Reproduce the lines word for word, from the line containing "order: Hemiptera" through the last line of the records, and leave the pictures out of your answer.

-- START --

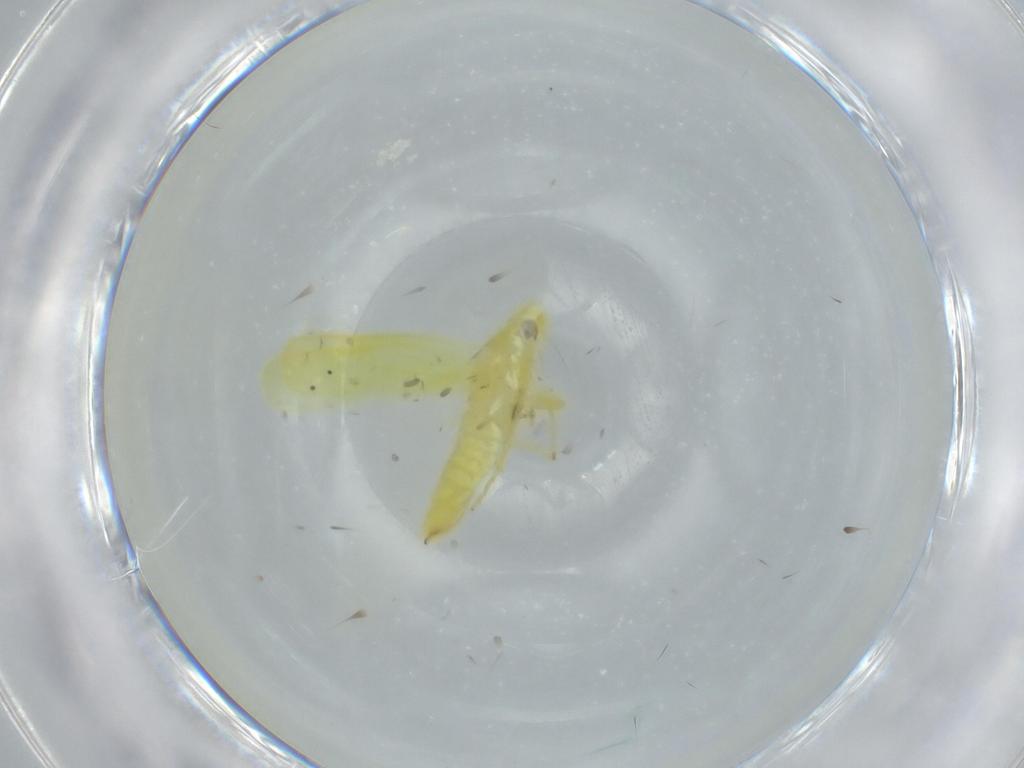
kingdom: Animalia
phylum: Arthropoda
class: Insecta
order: Hemiptera
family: Cicadellidae
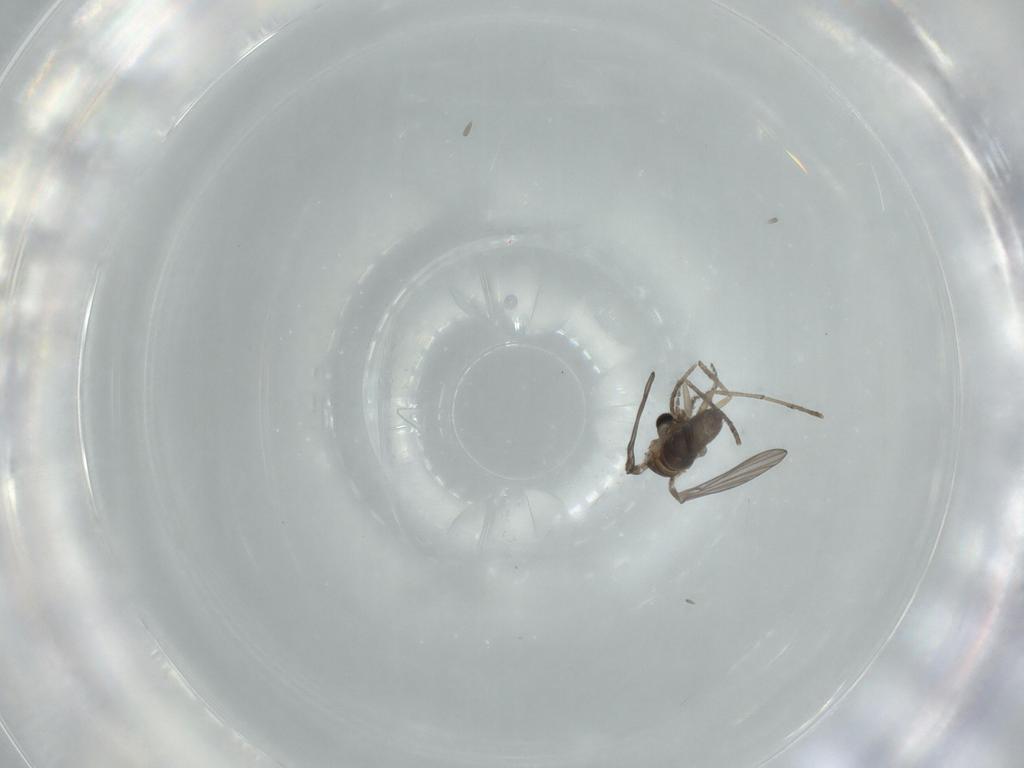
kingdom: Animalia
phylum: Arthropoda
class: Insecta
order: Diptera
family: Psychodidae
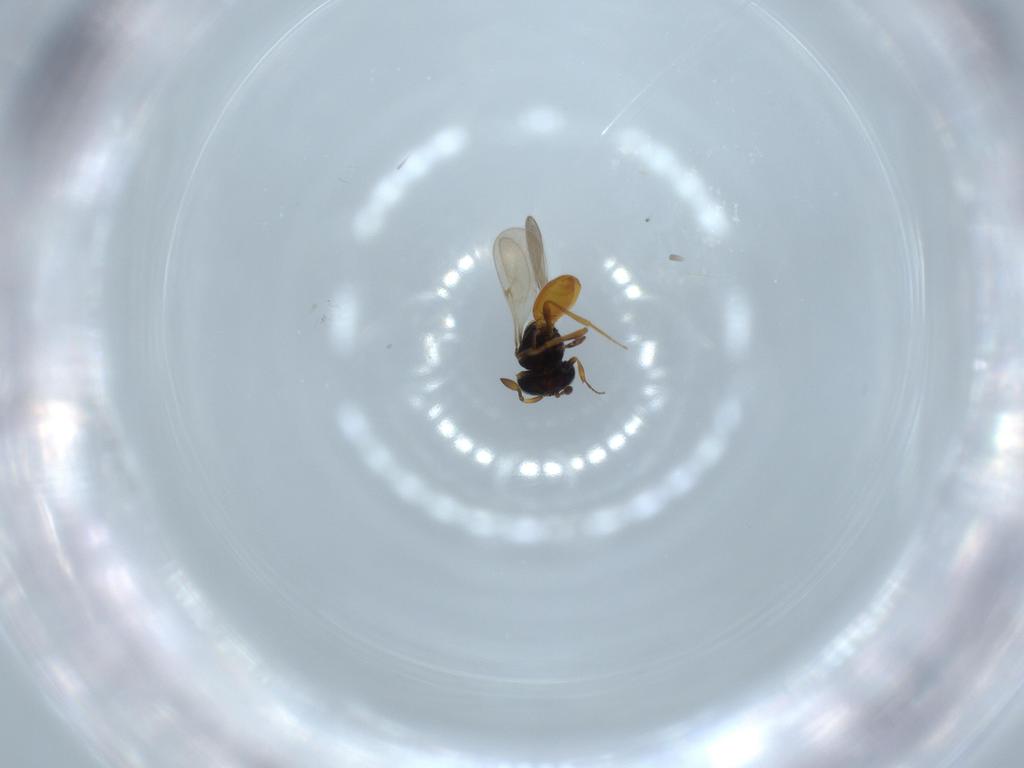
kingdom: Animalia
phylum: Arthropoda
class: Insecta
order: Hymenoptera
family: Scelionidae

-- END --

■ **Expected answer**:
order: Hemiptera
family: Cicadellidae
kingdom: Animalia
phylum: Arthropoda
class: Insecta
order: Diptera
family: Psychodidae
kingdom: Animalia
phylum: Arthropoda
class: Insecta
order: Hymenoptera
family: Scelionidae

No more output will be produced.